Mount Zion – New Excavations

Excavations were resumed in June on Mount Zion after a long hiatus (since 2000).  The “Mount Zion Archaeological Expedition is directed by Shimon Gibson and James Tabor and looks very promising. 

After only five days of fieldwork this summer, they report the discovery of:

  • Well-preserved houses from the 1st century A.D.
  • Clear abandonment of the area during the Late Roman period (c.70-330 A.D.)
  • Preservation of the area during construction of the Nea Church (c. 530 A.D.)

You can read a 5-page report about the site and excavation (pdf, via Dr. Jim West).  Two seasons are planned for 2008 and it sounds like they will accept students as volunteers.  There are not many excavations in Jerusalem that are open to volunteers, so you might want to see what you can do to get in on this one.  I can personally testify that working in an excavation with Shimon Gibson is interesting and rewarding.

Mt Zion and Hinnom Valley aerial from se, tb010703
Mount Zion from southeast

12 thoughts on “Mount Zion – New Excavations

  1. Todd, did you ever get in to see what few ruins are left of the Nea church? I found the place last year, but I had to wait until a school that used the courtyard in front was out and then the access was locked.

  2. Todd, what is the significance of the Nea Church? And how is it related to the Holy Zion Church? I consulted McRay but its still unclear to me.

  3. Shireen – the Nea Church was built by the emperor Justinian in about 530 A.D. at the southern end, eastern side, of the Cardo. Its remains are today buried underneath the Jewish Quarter and part of the building sticks out beneath the southern Old City wall. The Nea Church was the biggest. For more information, see Avigad, Discovering Jerusalem (1983).

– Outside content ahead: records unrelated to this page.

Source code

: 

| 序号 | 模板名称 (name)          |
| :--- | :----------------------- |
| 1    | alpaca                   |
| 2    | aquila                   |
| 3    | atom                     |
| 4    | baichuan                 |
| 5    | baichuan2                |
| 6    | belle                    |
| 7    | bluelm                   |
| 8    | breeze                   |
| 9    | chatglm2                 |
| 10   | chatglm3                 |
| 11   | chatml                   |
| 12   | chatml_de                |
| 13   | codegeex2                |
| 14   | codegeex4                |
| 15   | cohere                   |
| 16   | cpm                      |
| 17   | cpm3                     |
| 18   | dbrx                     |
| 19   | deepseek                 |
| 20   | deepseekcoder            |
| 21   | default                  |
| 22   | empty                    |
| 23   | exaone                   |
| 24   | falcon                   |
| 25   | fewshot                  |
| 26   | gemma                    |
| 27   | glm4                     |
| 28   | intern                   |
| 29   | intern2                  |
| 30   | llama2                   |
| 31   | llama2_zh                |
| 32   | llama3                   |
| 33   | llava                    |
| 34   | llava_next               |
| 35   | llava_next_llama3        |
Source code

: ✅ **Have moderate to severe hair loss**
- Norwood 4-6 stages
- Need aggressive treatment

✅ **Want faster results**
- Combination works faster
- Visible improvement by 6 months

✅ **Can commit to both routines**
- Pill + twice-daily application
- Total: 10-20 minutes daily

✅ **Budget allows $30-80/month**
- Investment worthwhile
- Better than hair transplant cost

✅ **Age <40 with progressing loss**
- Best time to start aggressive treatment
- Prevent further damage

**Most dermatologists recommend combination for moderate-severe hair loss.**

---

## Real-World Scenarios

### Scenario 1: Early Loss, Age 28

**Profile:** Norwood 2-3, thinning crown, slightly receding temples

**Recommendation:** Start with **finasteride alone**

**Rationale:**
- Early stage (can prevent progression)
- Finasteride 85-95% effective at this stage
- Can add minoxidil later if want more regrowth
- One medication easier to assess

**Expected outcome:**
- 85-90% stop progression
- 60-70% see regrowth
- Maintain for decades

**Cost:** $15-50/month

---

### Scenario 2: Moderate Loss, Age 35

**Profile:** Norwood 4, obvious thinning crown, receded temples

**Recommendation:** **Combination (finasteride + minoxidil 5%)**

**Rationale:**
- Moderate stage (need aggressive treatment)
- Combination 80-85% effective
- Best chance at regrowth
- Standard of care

  4. Al – the reason for this is that the southern walls of Jerusalem in the Byzantine period were much further south than the present walls of the Old City. In other words, on that model, the south Old City wall of today roughly lines up with the southern edge of the Nea Church.

  5. hi todd,
    on an unrelated matter, i was looking at some of your archived posts, particularly the road between Jericho and Jerusalem. You have a photo of one section. The road doesn’t look very wide – do you know/remember how wide it is?

  6. Perhaps the Byzantine model is simply wrong, since it looks like the walls would have then extended beyond the Hinnon valley. The distance from the Nea to the south wall is about half of what it is north to the Damascus gate.

    That said, I’ve never been all the sure where the south-western walls of Herodian Jerusalem were set.

  7. Roma – I don’t think that you need an “old church” to have a new one. Lots of things today are dubbed “new” without the existence of a predecessor.

    Most scholars believe that in the Byzantine period the Temple Mount was abandoned and empty. They think that this was the Byzantines’ way of showing the fulfillment of Christ’s prophecy that the Temple would be destroyed.